▸ TASK STATEMENT:
Change every "Version bump only" in the rows to "Only a version change" and keep everything else the same. Write the rows out again without the pictures.
BEGIN
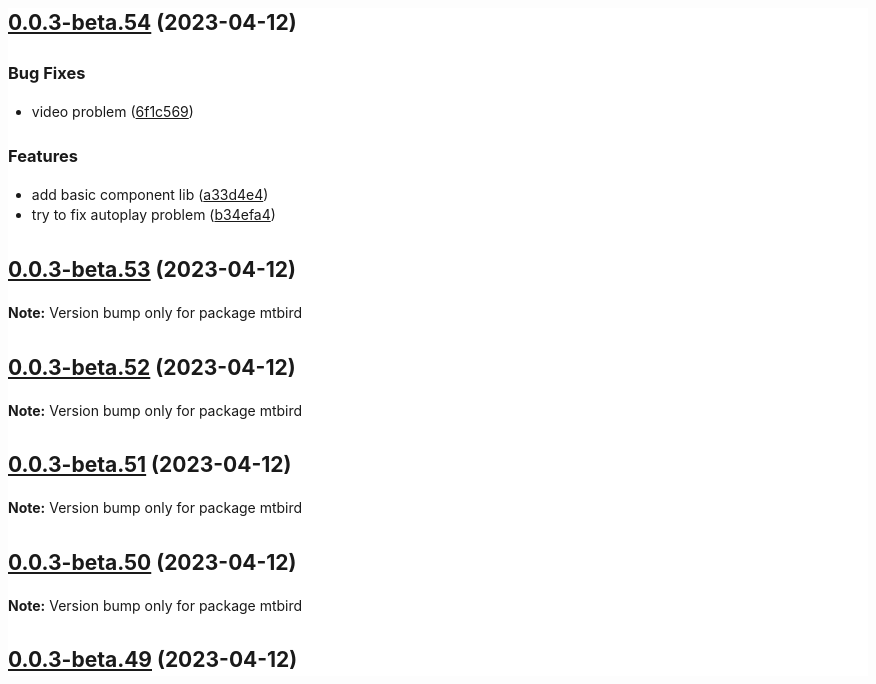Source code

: 

## [0.0.3-beta.54](https://github.com/staringos/mtbird/compare/v0.0.3-beta.53...v0.0.3-beta.54) (2023-04-12)


### Bug Fixes

* video problem ([6f1c569](https://github.com/staringos/mtbird/commit/6f1c5692ebed96201ace2273ddb8149349a3c9ef))


### Features

* add basic component lib ([a33d4e4](https://github.com/staringos/mtbird/commit/a33d4e412ff7e751cb0e6d986fd281716b18ac5c))
* try to fix autoplay problem ([b34efa4](https://github.com/staringos/mtbird/commit/b34efa4891c9e9d235f8b90e3bcabba2c72223fa))





## [0.0.3-beta.53](https://github.com/staringos/mtbird/compare/v0.0.3-beta.52...v0.0.3-beta.53) (2023-04-12)

**Note:** Version bump only for package mtbird





## [0.0.3-beta.52](https://github.com/staringos/mtbird/compare/v0.0.3-beta.51...v0.0.3-beta.52) (2023-04-12)

**Note:** Version bump only for package mtbird





## [0.0.3-beta.51](https://github.com/staringos/mtbird/compare/v0.0.3-beta.50...v0.0.3-beta.51) (2023-04-12)

**Note:** Version bump only for package mtbird





## [0.0.3-beta.50](https://github.com/staringos/mtbird/compare/v0.0.3-beta.49...v0.0.3-beta.50) (2023-04-12)

**Note:** Version bump only for package mtbird





## [0.0.3-beta.49](https://github.com/staringos/mtbird/compare/v0.0.3-beta.48...v0.0.3-beta.49) (2023-04-12)
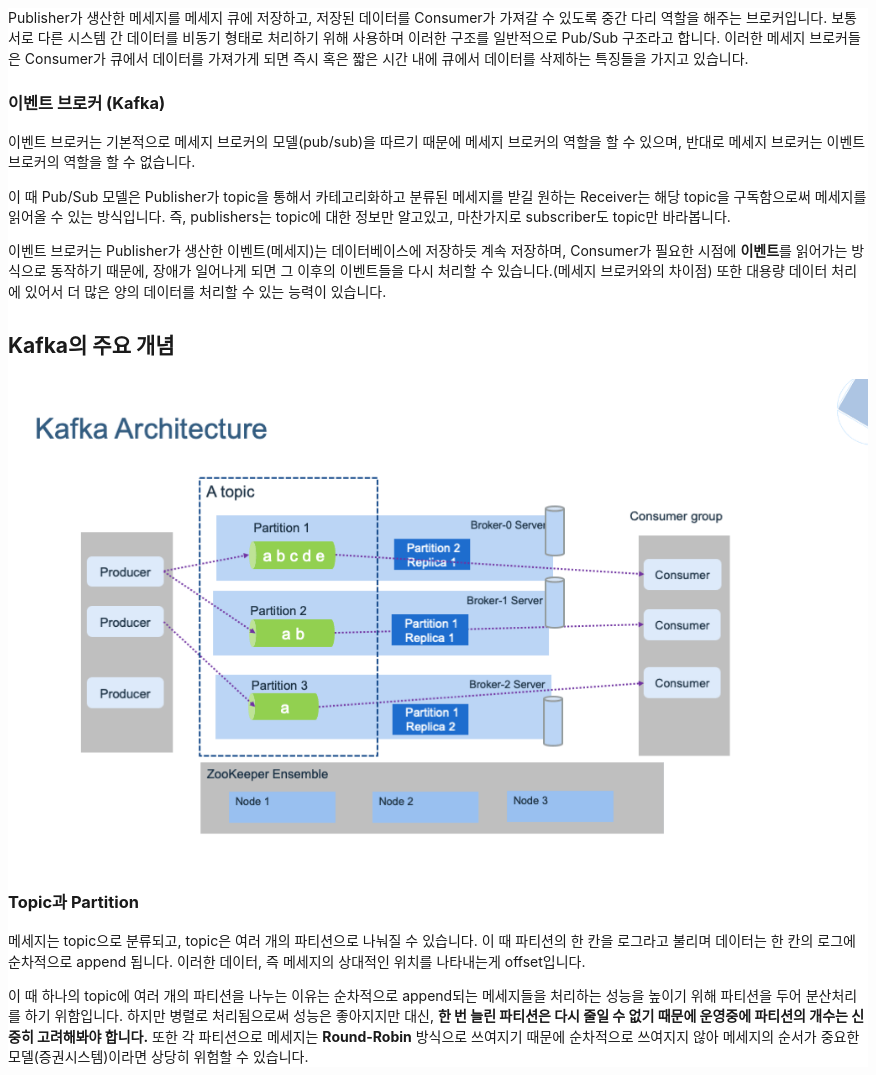 Publisher가 생산한 메세지를 메세지 큐에 저장하고, 저장된 데이터를 Consumer가 가져갈 수 있도록 중간 다리 역할을 해주는 브로커입니다. 보통 서로 다른 시스템 간 데이터를 비동기 형태로 처리하기 위해 사용하며 이러한 구조를 일반적으로 Pub/Sub 구조라고 합니다. 이러한 메세지 브로커들은 Consumer가 큐에서 데이터를 가져가게 되면 즉시 혹은 짧은 시간 내에 큐에서 데이터를 삭제하는 특징들을 가지고 있습니다.

### 이벤트 브로커 (Kafka)

이벤트 브로커는 기본적으로 메세지 브로커의 모델(pub/sub)을 따르기 때문에 메세지 브로커의 역할을 할 수 있으며, 반대로 메세지 브로커는 이벤트 브로커의 역할을 할 수 없습니다.

이 때 Pub/Sub 모델은 Publisher가 topic을 통해서 카테고리화하고 분류된 메세지를 받길 원하는 Receiver는 해당 topic을 구독함으로써 메세지를 읽어올 수 있는 방식입니다. 즉, publishers는 topic에 대한 정보만 알고있고, 마찬가지로 subscriber도 topic만 바라봅니다.

이벤트 브로커는 Publisher가 생산한 이벤트(메세지)는 데이터베이스에 저장하듯 계속 저장하며, Consumer가 필요한 시점에 **이벤트**를 읽어가는 방식으로 동작하기 때문에, 장애가 일어나게 되면 그 이후의 이벤트들을 다시 처리할 수 있습니다.(메세지 브로커와의 차이점) 또한 대용량 데이터 처리에 있어서 더 많은 양의 데이터를 처리할 수 있는 능력이 있습니다.

## Kafka의 주요 개념

<img src="/img/MessageQueue/kafka-architecture.png">

### Topic과 Partition

메세지는 topic으로 분류되고, topic은 여러 개의 파티션으로 나눠질 수 있습니다. 이 때 파티션의 한 칸을 로그라고 불리며 데이터는 한 칸의 로그에 순차적으로 append 됩니다. 이러한 데이터, 즉 메세지의 상대적인 위치를 나타내는게 offset입니다. 

이 때 하나의 topic에 여러 개의 파티션을 나누는 이유는 순차적으로 append되는 메세지들을 처리하는 성능을 높이기 위해 파티션을 두어 분산처리를 하기 위함입니다. 하지만 병렬로 처리됨으로써 성능은 좋아지지만 대신, **한 번 늘린 파티션은 다시 줄일 수 없기 때문에 운영중에 파티션의 개수는 신중히 고려해봐야 합니다.** 또한 각 파티션으로 메세지는 **Round-Robin** 방식으로 쓰여지기 때문에 순차적으로 쓰여지지 않아 메세지의 순서가 중요한 모델(증권시스템)이라면 상당히 위험할 수 있습니다.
END
▸ EXERCISE SOLUTION:
Source code

: 

## [0.0.3-beta.54](https://github.com/staringos/mtbird/compare/v0.0.3-beta.53...v0.0.3-beta.54) (2023-04-12)


### Bug Fixes

* video problem ([6f1c569](https://github.com/staringos/mtbird/commit/6f1c5692ebed96201ace2273ddb8149349a3c9ef))


### Features

* add basic component lib ([a33d4e4](https://github.com/staringos/mtbird/commit/a33d4e412ff7e751cb0e6d986fd281716b18ac5c))
* try to fix autoplay problem ([b34efa4](https://github.com/staringos/mtbird/commit/b34efa4891c9e9d235f8b90e3bcabba2c72223fa))





## [0.0.3-beta.53](https://github.com/staringos/mtbird/compare/v0.0.3-beta.52...v0.0.3-beta.53) (2023-04-12)

**Note:** Only a version change for package mtbird





## [0.0.3-beta.52](https://github.com/staringos/mtbird/compare/v0.0.3-beta.51...v0.0.3-beta.52) (2023-04-12)

**Note:** Only a version change for package mtbird





## [0.0.3-beta.51](https://github.com/staringos/mtbird/compare/v0.0.3-beta.50...v0.0.3-beta.51) (2023-04-12)

**Note:** Only a version change for package mtbird





## [0.0.3-beta.50](https://github.com/staringos/mtbird/compare/v0.0.3-beta.49...v0.0.3-beta.50) (2023-04-12)

**Note:** Only a version change for package mtbird





## [0.0.3-beta.49](https://github.com/staringos/mtbird/compare/v0.0.3-beta.48...v0.0.3-beta.49) (2023-04-12)
 Publisher가 생산한 메세지를 메세지 큐에 저장하고, 저장된 데이터를 Consumer가 가져갈 수 있도록 중간 다리 역할을 해주는 브로커입니다. 보통 서로 다른 시스템 간 데이터를 비동기 형태로 처리하기 위해 사용하며 이러한 구조를 일반적으로 Pub/Sub 구조라고 합니다. 이러한 메세지 브로커들은 Consumer가 큐에서 데이터를 가져가게 되면 즉시 혹은 짧은 시간 내에 큐에서 데이터를 삭제하는 특징들을 가지고 있습니다.

### 이벤트 브로커 (Kafka)

이벤트 브로커는 기본적으로 메세지 브로커의 모델(pub/sub)을 따르기 때문에 메세지 브로커의 역할을 할 수 있으며, 반대로 메세지 브로커는 이벤트 브로커의 역할을 할 수 없습니다.

이 때 Pub/Sub 모델은 Publisher가 topic을 통해서 카테고리화하고 분류된 메세지를 받길 원하는 Receiver는 해당 topic을 구독함으로써 메세지를 읽어올 수 있는 방식입니다. 즉, publishers는 topic에 대한 정보만 알고있고, 마찬가지로 subscriber도 topic만 바라봅니다.

이벤트 브로커는 Publisher가 생산한 이벤트(메세지)는 데이터베이스에 저장하듯 계속 저장하며, Consumer가 필요한 시점에 **이벤트**를 읽어가는 방식으로 동작하기 때문에, 장애가 일어나게 되면 그 이후의 이벤트들을 다시 처리할 수 있습니다.(메세지 브로커와의 차이점) 또한 대용량 데이터 처리에 있어서 더 많은 양의 데이터를 처리할 수 있는 능력이 있습니다.

## Kafka의 주요 개념

<img src="/img/MessageQueue/kafka-architecture.png">

### Topic과 Partition

메세지는 topic으로 분류되고, topic은 여러 개의 파티션으로 나눠질 수 있습니다. 이 때 파티션의 한 칸을 로그라고 불리며 데이터는 한 칸의 로그에 순차적으로 append 됩니다. 이러한 데이터, 즉 메세지의 상대적인 위치를 나타내는게 offset입니다. 

이 때 하나의 topic에 여러 개의 파티션을 나누는 이유는 순차적으로 append되는 메세지들을 처리하는 성능을 높이기 위해 파티션을 두어 분산처리를 하기 위함입니다. 하지만 병렬로 처리됨으로써 성능은 좋아지지만 대신, **한 번 늘린 파티션은 다시 줄일 수 없기 때문에 운영중에 파티션의 개수는 신중히 고려해봐야 합니다.** 또한 각 파티션으로 메세지는 **Round-Robin** 방식으로 쓰여지기 때문에 순차적으로 쓰여지지 않아 메세지의 순서가 중요한 모델(증권시스템)이라면 상당히 위험할 수 있습니다.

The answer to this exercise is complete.